In summary, accounting for variation within and between human groups might best be done using a sophisticated theoretical framework. This framework includes 1) the use of a dual process model that represents cultural and genetic evolutionary processes, and 2) the identification of how culture contributes to genetic variation, namely either through constraint (which enables feedback between genes and culture) or incongruence (where the variation contributed by genetic and cultural evolutionary processes point in different directions). In the case of eusocial species that possess culture (example: Homo sapiens), incoherence will be predominant, although constraint can drive forward local genetic adaptation when needed.

 Examples of eusocial (left) and solitary (right) species.

In a future post, I will explore another theme in the original "Long Game" blog post, namely the idea that panmixia might not be the best way to assess the absence of population subdivision. Instead of using a traditional population genetics model, using scale-free networks to represent the null hypothesis might give us a more profound theory and more realistic results. Look forward to it.

NOTES:
[1] I'm not particularly interested in ideological debates. But be aware that this post will be largely theoretical and perhaps a bit too speculative. That's the way theoretical advances are made!
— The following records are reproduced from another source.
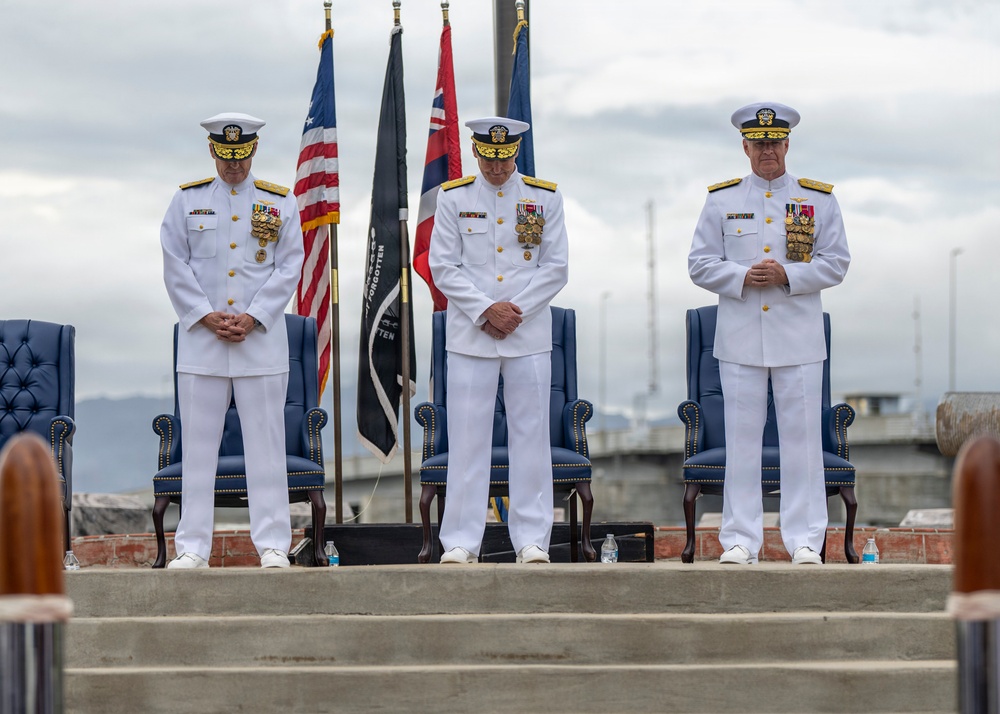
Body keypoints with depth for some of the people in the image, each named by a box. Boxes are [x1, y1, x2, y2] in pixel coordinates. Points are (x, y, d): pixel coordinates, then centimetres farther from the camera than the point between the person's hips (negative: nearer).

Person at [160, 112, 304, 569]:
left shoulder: (280, 202, 6)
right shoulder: (187, 200, 7)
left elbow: (289, 268, 2)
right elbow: (175, 266, 3)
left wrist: (251, 318, -8)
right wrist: (207, 316, -8)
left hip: (261, 339, 0)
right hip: (200, 339, 1)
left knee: (265, 444, 0)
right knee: (198, 445, 1)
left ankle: (273, 545, 3)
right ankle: (192, 548, 4)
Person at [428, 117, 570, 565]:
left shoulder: (544, 198, 6)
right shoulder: (453, 198, 4)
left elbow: (556, 268, 3)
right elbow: (443, 268, 1)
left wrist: (514, 310, -8)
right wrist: (486, 311, -10)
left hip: (530, 335, 1)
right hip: (470, 336, -1)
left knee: (530, 436, 2)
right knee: (467, 438, -1)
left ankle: (532, 540, 6)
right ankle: (461, 541, 3)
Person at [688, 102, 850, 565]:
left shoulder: (819, 199, 8)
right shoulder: (721, 200, 9)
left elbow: (836, 263, 4)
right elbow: (700, 265, 7)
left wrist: (788, 276, -12)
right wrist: (742, 277, -11)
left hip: (798, 339, 0)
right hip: (740, 339, 0)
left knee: (801, 438, -1)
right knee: (741, 439, 0)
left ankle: (805, 541, 3)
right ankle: (740, 540, 5)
[2] Wheeler, Q. and Meier, R.   Species Concepts and Phylogenetic Theory: a debate. Columbia University Press (2000).

[3] Alicea, B.   Artificial Life meets Geodynamics (EvoGeo). Humanity+ Magazine, December 7 (2012).

[4] Richerson, P.J. and Boyd, R.   Not By Genes Alone: How Culture Transformed Human Evolution. University of Chicago Press (2005).

[5] McElreath, R. and Henrich, J.   Dual inheritance theory: the evolution of human cultural capacities and cultural evolution. In "Oxford Handbook of Evolutionary Psychology", R. Dunbar and L. Barrett eds., Oxford University Press (2007).

[6] Boyd, R. and Richerson, P.   The cultural transmission of acquired variation: effects on genetic fitness. Journal of Theoretical Biology, 100, 567-596 (1983).

[7]  Hawks, J., Wang, E.T., Cochran, G.M., Harpending, H.C., and Moyzis, R.K.   Recent acceleration of human adaptive evolution. PNAS, 104(52), 20753–20758 (2007).

[8] NOTE: The terms and abbreviations for evolutionary constraint (EC) and evolutionary incongruence (EI) are of my own coinage.

[9] Laland K. and Brown, G.   Sense and Nonsense: Evolutionary Perspectives on Human Behavior. Oxford: Oxford University Press (2002).



1 comment:

  1. Eusocial refers to groups with a reproductive caste and a non-reproductive (worker) caste. Ants, termites, bees, and naked mole rats are eusocial, humans and apes are not. They are simply social.